(Available records Opens)

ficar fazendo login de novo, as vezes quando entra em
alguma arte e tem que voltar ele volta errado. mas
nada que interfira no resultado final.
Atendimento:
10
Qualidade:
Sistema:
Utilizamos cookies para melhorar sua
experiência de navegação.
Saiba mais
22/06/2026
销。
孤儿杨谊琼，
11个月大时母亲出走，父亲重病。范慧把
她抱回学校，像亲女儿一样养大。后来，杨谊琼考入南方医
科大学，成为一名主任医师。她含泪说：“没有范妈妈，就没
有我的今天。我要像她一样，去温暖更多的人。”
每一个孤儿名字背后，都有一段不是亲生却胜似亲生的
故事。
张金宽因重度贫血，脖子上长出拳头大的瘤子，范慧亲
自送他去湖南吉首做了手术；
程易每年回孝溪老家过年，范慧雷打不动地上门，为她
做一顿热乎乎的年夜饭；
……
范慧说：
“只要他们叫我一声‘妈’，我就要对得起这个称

(Available records Closes)

## Prompt
Can you give every line above again, exactly as written?

## Solution to this exercise
ficar fazendo login de novo, as vezes quando entra em
alguma arte e tem que voltar ele volta errado. mas
nada que interfira no resultado final.
Atendimento:
10
Qualidade:
Sistema:
Utilizamos cookies para melhorar sua
experiência de navegação.
Saiba mais
22/06/2026
销。
孤儿杨谊琼，
11个月大时母亲出走，父亲重病。范慧把
她抱回学校，像亲女儿一样养大。后来，杨谊琼考入南方医
科大学，成为一名主任医师。她含泪说：“没有范妈妈，就没
有我的今天。我要像她一样，去温暖更多的人。”
每一个孤儿名字背后，都有一段不是亲生却胜似亲生的
故事。
张金宽因重度贫血，脖子上长出拳头大的瘤子，范慧亲
自送他去湖南吉首做了手术；
程易每年回孝溪老家过年，范慧雷打不动地上门，为她
做一顿热乎乎的年夜饭；
……
范慧说：
“只要他们叫我一声‘妈’，我就要对得起这个称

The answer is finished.